Assignment: Only the number is wanted: how many lines of the data contain "Mentor"?

*** Listed records Section Begins ***

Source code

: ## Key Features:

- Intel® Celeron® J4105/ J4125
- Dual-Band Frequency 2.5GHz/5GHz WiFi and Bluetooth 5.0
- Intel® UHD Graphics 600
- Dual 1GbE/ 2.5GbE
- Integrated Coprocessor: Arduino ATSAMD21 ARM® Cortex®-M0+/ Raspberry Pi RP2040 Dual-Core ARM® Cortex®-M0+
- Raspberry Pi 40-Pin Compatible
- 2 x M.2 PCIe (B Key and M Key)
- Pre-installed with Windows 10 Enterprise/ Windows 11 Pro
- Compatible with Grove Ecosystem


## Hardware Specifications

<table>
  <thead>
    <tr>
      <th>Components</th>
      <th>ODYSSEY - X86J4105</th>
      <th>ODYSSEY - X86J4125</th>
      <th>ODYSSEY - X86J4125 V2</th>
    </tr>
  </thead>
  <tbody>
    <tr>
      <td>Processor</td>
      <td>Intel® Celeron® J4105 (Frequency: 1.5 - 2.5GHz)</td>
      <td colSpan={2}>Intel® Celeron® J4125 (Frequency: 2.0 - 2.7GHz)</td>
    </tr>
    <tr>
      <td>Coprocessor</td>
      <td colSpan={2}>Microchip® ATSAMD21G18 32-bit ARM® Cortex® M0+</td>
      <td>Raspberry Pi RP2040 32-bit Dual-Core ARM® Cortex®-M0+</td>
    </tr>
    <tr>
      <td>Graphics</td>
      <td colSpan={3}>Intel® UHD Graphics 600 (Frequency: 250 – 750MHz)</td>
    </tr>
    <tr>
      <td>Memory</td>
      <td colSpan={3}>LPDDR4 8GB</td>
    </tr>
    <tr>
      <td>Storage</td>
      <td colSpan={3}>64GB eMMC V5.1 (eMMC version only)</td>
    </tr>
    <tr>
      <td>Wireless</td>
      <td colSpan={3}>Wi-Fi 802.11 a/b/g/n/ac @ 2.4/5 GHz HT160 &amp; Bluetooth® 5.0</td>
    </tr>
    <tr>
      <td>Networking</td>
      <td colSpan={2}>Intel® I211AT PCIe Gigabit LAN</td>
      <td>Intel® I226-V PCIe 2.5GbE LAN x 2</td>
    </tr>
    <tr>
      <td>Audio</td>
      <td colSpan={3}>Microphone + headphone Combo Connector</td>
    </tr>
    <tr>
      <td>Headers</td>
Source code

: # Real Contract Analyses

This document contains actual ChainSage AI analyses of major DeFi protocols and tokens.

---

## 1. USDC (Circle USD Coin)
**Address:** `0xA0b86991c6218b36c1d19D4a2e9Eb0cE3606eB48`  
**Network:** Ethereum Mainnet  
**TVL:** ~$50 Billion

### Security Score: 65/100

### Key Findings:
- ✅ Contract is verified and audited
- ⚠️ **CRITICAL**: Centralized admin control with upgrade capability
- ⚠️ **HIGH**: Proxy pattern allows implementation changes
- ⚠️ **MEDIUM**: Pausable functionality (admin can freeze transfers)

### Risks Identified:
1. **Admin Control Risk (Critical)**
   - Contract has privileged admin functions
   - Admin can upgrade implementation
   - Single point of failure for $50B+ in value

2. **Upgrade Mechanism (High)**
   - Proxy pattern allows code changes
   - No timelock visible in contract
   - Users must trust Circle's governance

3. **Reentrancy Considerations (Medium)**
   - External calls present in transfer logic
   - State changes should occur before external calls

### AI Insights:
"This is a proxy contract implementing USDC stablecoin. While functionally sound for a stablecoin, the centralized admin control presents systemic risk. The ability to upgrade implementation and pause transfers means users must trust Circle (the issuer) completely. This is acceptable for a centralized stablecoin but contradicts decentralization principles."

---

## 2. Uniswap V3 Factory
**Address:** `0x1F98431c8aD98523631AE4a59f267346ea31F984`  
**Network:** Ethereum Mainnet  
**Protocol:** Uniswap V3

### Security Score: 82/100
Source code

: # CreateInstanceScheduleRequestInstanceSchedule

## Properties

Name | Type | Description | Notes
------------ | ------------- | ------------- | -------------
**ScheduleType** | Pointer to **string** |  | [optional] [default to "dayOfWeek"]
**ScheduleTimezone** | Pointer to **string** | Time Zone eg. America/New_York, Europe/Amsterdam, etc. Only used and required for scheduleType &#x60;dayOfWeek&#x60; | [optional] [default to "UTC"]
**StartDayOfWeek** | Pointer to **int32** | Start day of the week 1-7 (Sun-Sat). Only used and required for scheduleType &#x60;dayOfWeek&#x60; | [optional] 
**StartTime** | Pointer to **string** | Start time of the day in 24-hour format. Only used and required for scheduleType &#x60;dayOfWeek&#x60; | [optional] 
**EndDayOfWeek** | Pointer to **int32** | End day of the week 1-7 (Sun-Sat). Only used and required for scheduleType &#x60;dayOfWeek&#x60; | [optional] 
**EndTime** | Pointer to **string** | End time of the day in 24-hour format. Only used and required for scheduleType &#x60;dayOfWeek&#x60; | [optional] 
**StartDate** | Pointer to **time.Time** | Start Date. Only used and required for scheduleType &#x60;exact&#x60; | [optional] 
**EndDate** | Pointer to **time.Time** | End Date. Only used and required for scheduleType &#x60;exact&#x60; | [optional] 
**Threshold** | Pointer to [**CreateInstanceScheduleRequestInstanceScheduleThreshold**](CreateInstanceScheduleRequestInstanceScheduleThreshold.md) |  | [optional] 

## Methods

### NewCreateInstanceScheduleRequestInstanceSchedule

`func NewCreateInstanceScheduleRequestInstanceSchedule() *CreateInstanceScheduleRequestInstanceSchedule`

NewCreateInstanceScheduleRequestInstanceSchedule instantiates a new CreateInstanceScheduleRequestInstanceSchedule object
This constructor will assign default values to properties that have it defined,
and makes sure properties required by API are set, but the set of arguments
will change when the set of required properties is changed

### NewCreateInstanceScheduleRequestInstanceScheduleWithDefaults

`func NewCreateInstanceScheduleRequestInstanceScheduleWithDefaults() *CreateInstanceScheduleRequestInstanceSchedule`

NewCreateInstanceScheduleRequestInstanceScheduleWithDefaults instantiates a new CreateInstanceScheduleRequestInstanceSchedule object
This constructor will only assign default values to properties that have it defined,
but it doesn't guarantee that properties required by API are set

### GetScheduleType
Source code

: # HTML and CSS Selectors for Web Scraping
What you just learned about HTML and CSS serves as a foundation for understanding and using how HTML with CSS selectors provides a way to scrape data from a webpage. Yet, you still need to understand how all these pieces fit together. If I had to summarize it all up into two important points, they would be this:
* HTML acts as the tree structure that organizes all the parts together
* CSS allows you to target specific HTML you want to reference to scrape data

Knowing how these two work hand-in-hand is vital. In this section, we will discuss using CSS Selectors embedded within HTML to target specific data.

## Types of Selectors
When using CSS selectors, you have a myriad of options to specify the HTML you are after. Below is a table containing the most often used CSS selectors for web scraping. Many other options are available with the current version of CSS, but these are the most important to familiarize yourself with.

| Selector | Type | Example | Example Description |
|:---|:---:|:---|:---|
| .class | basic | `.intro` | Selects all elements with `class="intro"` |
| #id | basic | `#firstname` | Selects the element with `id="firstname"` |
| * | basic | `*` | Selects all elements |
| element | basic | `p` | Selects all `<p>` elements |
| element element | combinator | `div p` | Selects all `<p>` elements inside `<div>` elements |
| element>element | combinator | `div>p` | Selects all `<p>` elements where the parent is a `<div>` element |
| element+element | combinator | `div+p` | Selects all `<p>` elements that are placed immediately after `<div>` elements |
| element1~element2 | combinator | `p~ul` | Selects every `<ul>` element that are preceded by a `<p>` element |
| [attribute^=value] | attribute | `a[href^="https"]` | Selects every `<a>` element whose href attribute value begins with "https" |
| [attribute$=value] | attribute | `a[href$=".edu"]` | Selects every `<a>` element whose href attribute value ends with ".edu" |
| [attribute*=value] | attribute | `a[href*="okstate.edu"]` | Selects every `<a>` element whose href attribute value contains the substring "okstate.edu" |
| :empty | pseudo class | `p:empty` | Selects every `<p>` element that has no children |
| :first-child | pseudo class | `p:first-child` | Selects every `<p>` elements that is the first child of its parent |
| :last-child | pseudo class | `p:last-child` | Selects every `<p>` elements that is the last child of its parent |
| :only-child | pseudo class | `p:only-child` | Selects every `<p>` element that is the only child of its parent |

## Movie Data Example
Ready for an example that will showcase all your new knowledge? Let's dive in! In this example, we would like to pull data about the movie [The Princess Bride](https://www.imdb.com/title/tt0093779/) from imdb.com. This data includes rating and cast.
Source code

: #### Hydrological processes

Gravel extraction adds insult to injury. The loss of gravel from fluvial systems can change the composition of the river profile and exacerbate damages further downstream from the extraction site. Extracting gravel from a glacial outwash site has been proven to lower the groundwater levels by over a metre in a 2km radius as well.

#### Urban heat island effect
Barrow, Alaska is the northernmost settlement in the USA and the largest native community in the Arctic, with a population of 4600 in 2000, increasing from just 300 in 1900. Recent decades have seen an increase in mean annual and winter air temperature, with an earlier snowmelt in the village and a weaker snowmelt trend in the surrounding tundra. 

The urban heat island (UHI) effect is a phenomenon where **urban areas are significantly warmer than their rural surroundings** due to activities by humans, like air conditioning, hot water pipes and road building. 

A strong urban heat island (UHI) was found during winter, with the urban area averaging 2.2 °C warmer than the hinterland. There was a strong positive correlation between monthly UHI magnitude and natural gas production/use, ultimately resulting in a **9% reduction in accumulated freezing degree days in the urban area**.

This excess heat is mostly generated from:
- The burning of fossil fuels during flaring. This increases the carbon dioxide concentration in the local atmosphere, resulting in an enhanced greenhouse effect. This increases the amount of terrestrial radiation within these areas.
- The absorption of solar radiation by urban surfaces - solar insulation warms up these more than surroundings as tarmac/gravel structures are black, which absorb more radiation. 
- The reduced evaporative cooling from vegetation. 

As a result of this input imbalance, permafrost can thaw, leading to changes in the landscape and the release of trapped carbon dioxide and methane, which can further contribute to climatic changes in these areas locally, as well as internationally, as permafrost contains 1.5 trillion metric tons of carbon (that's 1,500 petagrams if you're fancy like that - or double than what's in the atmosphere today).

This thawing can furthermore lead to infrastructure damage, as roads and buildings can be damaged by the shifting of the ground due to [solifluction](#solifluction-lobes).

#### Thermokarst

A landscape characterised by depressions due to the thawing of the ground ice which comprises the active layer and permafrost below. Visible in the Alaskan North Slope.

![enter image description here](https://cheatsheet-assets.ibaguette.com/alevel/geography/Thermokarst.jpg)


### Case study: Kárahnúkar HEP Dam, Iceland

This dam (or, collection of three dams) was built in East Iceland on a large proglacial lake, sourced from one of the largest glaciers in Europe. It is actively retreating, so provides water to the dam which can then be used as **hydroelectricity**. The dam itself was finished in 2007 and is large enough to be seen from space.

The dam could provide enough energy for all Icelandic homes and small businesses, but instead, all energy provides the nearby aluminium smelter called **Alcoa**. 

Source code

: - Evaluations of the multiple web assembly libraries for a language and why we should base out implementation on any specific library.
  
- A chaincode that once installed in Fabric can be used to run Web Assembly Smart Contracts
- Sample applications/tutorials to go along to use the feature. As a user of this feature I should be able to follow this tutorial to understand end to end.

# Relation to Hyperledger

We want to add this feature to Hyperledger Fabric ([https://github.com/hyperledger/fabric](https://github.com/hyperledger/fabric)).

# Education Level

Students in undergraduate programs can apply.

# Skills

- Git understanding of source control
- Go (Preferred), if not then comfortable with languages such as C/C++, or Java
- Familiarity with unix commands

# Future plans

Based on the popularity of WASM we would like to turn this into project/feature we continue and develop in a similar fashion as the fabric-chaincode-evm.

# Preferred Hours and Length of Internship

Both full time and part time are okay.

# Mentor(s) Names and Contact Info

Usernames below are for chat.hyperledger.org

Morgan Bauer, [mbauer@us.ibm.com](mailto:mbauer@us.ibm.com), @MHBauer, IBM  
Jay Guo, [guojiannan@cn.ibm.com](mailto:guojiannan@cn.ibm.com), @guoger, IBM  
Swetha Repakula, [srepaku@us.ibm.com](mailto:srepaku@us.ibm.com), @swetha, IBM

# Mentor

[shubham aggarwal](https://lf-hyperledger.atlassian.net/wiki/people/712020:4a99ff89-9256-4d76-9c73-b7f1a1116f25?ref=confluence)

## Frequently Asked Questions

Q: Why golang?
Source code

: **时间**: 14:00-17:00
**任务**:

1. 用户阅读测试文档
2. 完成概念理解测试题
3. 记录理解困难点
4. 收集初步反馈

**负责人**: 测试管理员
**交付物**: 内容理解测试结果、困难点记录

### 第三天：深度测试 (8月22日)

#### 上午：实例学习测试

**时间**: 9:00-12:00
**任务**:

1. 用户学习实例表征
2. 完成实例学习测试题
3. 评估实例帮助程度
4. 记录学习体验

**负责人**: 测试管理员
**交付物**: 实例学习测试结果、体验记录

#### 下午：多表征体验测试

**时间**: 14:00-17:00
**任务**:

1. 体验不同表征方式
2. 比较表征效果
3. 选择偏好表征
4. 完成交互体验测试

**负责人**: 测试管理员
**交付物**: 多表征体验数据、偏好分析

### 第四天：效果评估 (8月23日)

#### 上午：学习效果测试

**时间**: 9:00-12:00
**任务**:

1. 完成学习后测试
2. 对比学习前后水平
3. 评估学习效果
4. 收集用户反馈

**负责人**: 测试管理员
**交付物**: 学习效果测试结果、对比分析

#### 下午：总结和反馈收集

*** Listed records Section Ends ***

Output of the exercise: 2